Chuck Palahniuk Does Not Live In My Basement

I’ve been scanning old photos and documents for my memoir-in-progress, and going a bit scan-crazy as I dig into my archives. Here are a few interesting literary items I’ve found.

Does This Happen To Other Litbloggers?

I have no idea why this happens, but I get letters from kids to famous writers. But they don’t send the letters to the writers, or to their publishers (which would probably be the best approach). They send the letters to me. Over the years, I’ve received letters about various writers we’ve covered here on LitKicks, including Chuck Palahniuk (above), S. E. Hinton, Kurt Vonnegut and Lemony Snicket. I feel terrible about the fact that I never write back. But really, what are these kids thinking? Chuck Palahniuk does not live in my basement.

If any other litbloggers have experienced the same thing, I’d love to hear about it.

Damn! This Was Some Cast

I haven’t posted about it as often as I’d like, but I love the New York Shakespeare Festival. Many famous actors and actresses paid their dues there, including Kevin Kline, Meryl Streep, William Hurt, Raul Julia, Christopher Walken and many more. Still, when I dug up this old program for a 1981 Delacorte Theatre production of King Henry the Fourth Part One, starring the fairly unknown Stephen Markle as King Henry and Kenneth McMillan as Falstaff, I was surprised to discover that the supporting cast included then-total-unknowns John Goodman, Val Kilmer and Kevin Spacey, not to mention the then-slightly-known Mandy Patinkin as Hotspur. I vaguely remember Patinkin’s Hotspur, and Goodman, Kilmer and Spacey left no impression at all. Damn, that was some cast! I wish I could go back in time and enjoy the play more than I did.

Me Being Pretentious

I always wanted to be a writer. Around ninth grade I composed an apocalyptic novel called The Rain God. I remember that I liked the title very much, and that I had some good ideas for the novel’s cover artwork (above). I didn’t have a very clear idea what the story would be about, though, as is obvious from this pained first page:

“It was a dry dark beginning. My town is a little town, a farming based society. My father planted Yams. That is, before he died in a flash fire last week.”

Forget what those kids who send me letters to writers were thinking … what was I thinking? My father planted Yams? Hmph.

Then again, on the other hand, is this much worse than Cormac McCarthy’s The Road? That’s the real question. I guess I should have stuck with the project.

12 Responses

  1. I’m still waiting for you to
    I’m still waiting for you to forward my letter to Henry Thoreau.

    Looking at your typed page reminds me of how, if you type too close to the bottom of the page, the paper would slip loose from the platen, causing the words to run downhill. I think other times we did it on purpose, for some effect.

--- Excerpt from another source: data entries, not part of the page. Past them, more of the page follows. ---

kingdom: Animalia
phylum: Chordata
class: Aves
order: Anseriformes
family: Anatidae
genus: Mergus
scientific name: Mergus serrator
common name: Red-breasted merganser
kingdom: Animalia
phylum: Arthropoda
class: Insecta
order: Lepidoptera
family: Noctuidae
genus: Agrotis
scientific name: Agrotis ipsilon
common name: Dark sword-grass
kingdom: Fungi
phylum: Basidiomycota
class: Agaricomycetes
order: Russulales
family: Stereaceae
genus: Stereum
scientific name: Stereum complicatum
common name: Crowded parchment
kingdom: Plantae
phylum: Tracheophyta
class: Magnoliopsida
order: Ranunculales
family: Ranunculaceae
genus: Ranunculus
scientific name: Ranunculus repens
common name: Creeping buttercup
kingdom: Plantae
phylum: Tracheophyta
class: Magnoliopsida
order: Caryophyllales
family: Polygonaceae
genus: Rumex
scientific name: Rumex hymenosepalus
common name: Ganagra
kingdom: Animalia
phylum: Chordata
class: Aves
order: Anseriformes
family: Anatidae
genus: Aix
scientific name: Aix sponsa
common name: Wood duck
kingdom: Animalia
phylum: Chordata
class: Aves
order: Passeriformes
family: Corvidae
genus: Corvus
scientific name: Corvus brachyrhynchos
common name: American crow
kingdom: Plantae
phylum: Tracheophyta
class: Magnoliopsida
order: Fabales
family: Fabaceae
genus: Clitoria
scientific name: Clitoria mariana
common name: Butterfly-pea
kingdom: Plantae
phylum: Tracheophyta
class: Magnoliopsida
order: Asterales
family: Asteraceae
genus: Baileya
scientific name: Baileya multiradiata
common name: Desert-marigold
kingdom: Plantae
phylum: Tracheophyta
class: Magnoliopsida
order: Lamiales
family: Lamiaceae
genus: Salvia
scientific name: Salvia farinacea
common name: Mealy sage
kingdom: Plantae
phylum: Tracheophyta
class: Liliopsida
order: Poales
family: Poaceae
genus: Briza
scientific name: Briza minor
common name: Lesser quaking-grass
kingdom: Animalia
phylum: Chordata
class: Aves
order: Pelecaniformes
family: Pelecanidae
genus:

  2. One other player who became
    One other player who became somewhat well known is Linda Kozlowski who was in the Crocodile Dundee movies.

  3. Wha? I hope you’re
    Wha? I hope you’re being…actually, don’t know what you mean by The Road reference. You’re either tring to be funny, which doesn’t work, or you’re seriously deluded, which wouldn’t surprise me seeing as you think your memoir’s gonna sell 100k.

    I’m a solicitor and I get people sending me letters, requesting sex.

  4. Fam, yes, I have been
    Fam, yes, I have been seriously deluded since the day I was born. Somehow this arrangement works for me.

    I’m also not a big Cormac McCarthy fan, if that helps explain the Road reference. More here.

  5. I must say, I went back and
    I must say, I went back and read the opening the McCarthy’s The Road and it wasn’t all that bad. I especially like the part about the underground serpent.

  6. I just read your objection to
    I just read your objection to The Road. The book is a bummer but I liked it because it is the kind of stuff I am drawn to.
    The Road reminded me of much post-apocalyptic pulp-fiction I read in the ’70s. A possible cannibal scene from it is an ending in another book about a world-wide famine.
    Your objection to The Road reminds me of my own question as to why Hemingway is considered the uber-stylist yet this reader, with his limited literary criticism, never hears Steinbeck described the same way.
    An aside: No Country for Old Men seemed straight out of reality with its antagaonist as the new generation in the drug trade.

  7. I think it’s so great that
    I think it’s so great that the kids write you here, SE Hinton, and I’m digging your memoir but shouldn’t you talk about The Outsiders not the internet?